The attacked schematic is for a charger that was specific for a 7.2V 170MA pack, but can be modified for other batteries

The supplied schematic is a design for a 7.2V 170Ma nicad battery. By changing the values of R8(75
ohms)and R2(22ohms)it will work with other Ma capacity batteries. By changing the value of R3(560k)
the circuit will also work for other voltages. The circuit as shown will have very close to 9V at the
output terminals when the 7.2 volt battery is fully charged. This is assuming a 1.5 volt per cell for a
6 cell (7.2 Volt) nicad battery. At this condition the voltage on the high side of the 100k pot. is 0.8V.
Voltage drops for other components are typically:
R8 1.25V
R1 0.375V
D1 0.5V
LM317 2.0V
For the circuit to operate correctly the input voltage should be a minimum of 5.0 Volts higher than
the full charge voltage of the battery.
All resistors excepty R1 and R8 are 1/4 watt. The wattage of R1 and R8 depends on the charge current.
The LM317LZ will handle charge currents of to 100Ma, for higher charge currents us a LM317T.

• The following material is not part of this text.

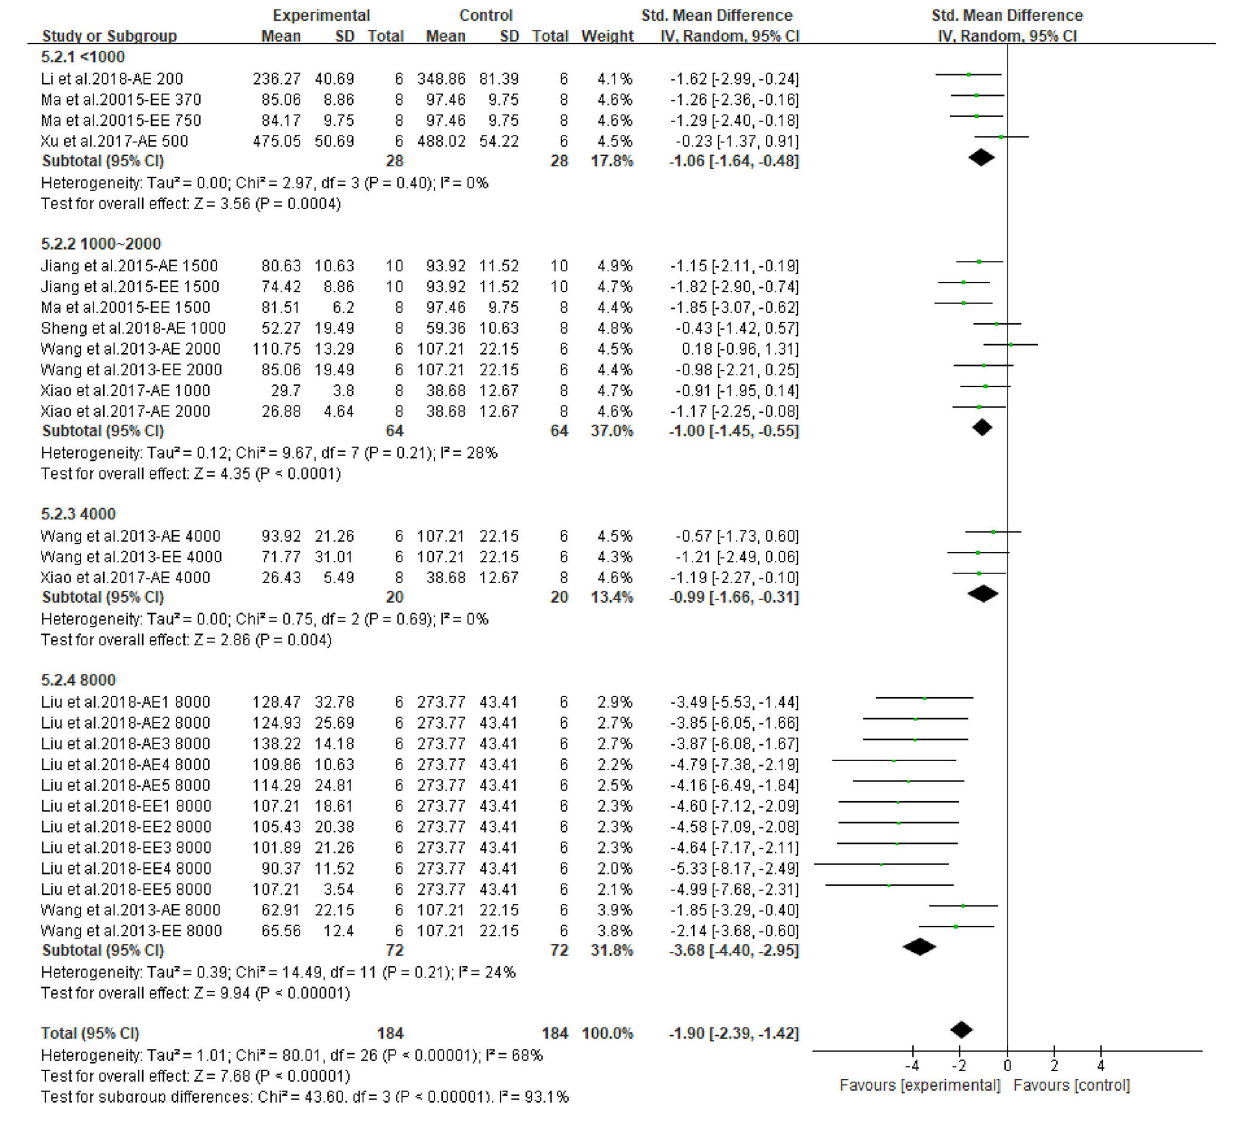
FIGURE 7 | Forest plot for the effect of Cyclocarya paliurus (CP) on triglyceride levels in animal models. Subgroup analysis was performed according to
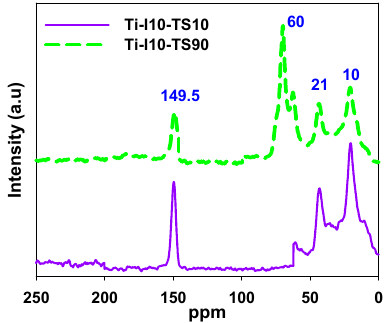
Figure 7. The 1 H- 13 C CP-MAS NMR spectra for the Ti-I10-TS10 and Ti-I10-TS90 samples.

The green LED is on when power is applied, the red LED is on when the battery is charging, and the
yellow LED comes on when the battery is charged, or if the charger is connected to power and no
battery is connected.

My recommendation is that you choose a charge current less than capacity/10. If you will give me the
charge current I will recalculate the values for R1,R8 and R3.

Attached Images

NICAD_CHARGER.JPG (29.0 KB, 931 views)

__________________
The great thing about electronics is unlimited ways to do the job. The only limit is one\'s imagination. I generally think my way is best.
Show me a different way. I have an open mind.